Part 1: 10.10.0.0/16

Add the following rule on router-1:

sudo route add -net 10.10.0.0/16 gw 10.10.100.3

This rule says that for all destination addresses matching 10.10.0.0/16, use router-3 as the next hop. Note that this rule matches othello’s address, 10.10.1.104!

On router-1, run

route -n

and save the output. Note that there are now two rules that match othello’s address, 10.10.1.104. One rule says to use router-2 as the next hop and one rule says to use router-3 as the next hop.

Start a tcpdump on both interfaces of router-2 and on both interfaces of router-3:

sudo tcpdump -env -i eth1 icmp

and

sudo tcpdump -env -i eth2 icmp

Make sure you know which tcpdump shows the interface on the blue network and which shows the interface on the green network or the purple network.
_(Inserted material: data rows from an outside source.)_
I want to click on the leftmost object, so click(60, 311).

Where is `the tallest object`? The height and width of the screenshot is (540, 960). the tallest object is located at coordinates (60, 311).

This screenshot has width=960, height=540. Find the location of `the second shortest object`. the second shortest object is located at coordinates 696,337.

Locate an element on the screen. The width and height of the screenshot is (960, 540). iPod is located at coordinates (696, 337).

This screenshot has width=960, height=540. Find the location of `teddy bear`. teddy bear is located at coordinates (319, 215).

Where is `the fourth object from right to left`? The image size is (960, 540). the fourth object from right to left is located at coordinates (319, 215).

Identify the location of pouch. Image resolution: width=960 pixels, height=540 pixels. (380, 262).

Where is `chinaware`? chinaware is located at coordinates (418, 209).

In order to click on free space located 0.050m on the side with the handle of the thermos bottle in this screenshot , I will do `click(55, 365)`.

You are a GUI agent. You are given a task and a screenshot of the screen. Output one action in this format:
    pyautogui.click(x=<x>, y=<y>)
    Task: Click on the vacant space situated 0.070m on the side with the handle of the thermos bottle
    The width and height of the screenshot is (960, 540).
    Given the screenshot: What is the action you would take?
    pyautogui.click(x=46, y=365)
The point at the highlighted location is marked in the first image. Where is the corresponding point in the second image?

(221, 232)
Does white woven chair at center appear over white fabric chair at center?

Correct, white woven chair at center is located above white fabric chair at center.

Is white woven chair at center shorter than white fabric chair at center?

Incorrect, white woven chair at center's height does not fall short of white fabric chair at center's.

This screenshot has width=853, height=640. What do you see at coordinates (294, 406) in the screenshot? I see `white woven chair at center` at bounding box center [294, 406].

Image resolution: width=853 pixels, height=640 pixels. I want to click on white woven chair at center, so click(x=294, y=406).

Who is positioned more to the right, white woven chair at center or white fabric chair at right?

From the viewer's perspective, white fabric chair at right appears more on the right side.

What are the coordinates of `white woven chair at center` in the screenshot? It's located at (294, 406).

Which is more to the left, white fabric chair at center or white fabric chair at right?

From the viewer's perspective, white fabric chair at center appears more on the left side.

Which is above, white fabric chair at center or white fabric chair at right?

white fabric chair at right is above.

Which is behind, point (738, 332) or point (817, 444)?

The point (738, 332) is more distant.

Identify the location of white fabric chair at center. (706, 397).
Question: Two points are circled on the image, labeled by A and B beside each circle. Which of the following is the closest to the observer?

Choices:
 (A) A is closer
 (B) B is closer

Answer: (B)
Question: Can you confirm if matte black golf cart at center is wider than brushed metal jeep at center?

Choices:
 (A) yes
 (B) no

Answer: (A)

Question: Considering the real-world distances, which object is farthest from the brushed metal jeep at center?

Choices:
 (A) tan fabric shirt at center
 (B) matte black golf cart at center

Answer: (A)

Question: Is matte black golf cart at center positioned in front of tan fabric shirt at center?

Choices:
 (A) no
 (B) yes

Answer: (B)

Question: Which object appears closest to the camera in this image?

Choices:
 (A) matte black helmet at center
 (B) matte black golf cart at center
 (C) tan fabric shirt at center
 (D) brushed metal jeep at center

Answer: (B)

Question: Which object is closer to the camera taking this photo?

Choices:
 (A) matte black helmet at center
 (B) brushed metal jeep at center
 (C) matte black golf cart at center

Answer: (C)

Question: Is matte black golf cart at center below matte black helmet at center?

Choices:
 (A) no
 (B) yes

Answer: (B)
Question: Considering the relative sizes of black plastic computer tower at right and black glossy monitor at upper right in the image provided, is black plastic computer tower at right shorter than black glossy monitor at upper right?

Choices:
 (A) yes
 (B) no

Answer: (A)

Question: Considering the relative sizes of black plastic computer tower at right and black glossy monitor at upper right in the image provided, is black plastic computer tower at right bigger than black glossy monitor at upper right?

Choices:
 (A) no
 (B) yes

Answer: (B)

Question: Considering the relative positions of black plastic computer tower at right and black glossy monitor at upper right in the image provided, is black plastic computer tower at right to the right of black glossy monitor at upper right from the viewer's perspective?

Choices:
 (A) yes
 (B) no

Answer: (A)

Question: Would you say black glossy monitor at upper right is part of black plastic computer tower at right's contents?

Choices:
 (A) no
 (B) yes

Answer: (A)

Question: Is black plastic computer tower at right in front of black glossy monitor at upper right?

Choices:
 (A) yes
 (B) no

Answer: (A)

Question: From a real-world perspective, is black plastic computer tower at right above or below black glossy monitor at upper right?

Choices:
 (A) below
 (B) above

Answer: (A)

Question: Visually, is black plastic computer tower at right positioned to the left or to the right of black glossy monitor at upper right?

Now, on romeo, ping othello:

ping -c 1 10.10.1.104

Stop the tcpdump processes and save the output for your lab report.

Part 2: 10.10.1.96/28

Add the following rule on router-1:

sudo route add -net 10.10.1.96/28 gw 10.10.100.3

This rule says that for all destination addresses matching 10.10.1.96/28, use router-3 as the next hop. Note that this rule also matches othello’s address, 10.10.1.104!

On router-1, run

route -n

and save the output. Note that there are now three rules that match othello’s address, 10.10.1.104.

Start a tcpdump on both interfaces of router-2 and on both interfaces of router-3:

sudo tcpdump -env -i eth1 icmp

and

sudo tcpdump -env -i eth2 icmp

Make sure you know which tcpdump shows the interface on the blue network and which shows the interface on the green network or the purple network.

Now, on romeo, ping othello:

ping -c 1 10.10.1.104

Stop the tcpdump processes and save the output for your lab report.

Lab report: Use your tcpdump output to answer the following questions about Part 1 and Part 2 of this exercise:

• In your tcpdump output from interfaces on the blue network, note the ICMP echo request packet’s destination MAC address - is it router-2’s MAC address or router-3’s MAC address?
• In your tcpdump output from the green network, can you see the ICMP echo request packet - was it forwarded to othello by router-2? Or do you see it on the purple network, because it was forwarded to othello by router-3?
• Which of the rules in router-1’s routing table matches the destination address 10.10.1.104? Which one rule was applied in this case, and why?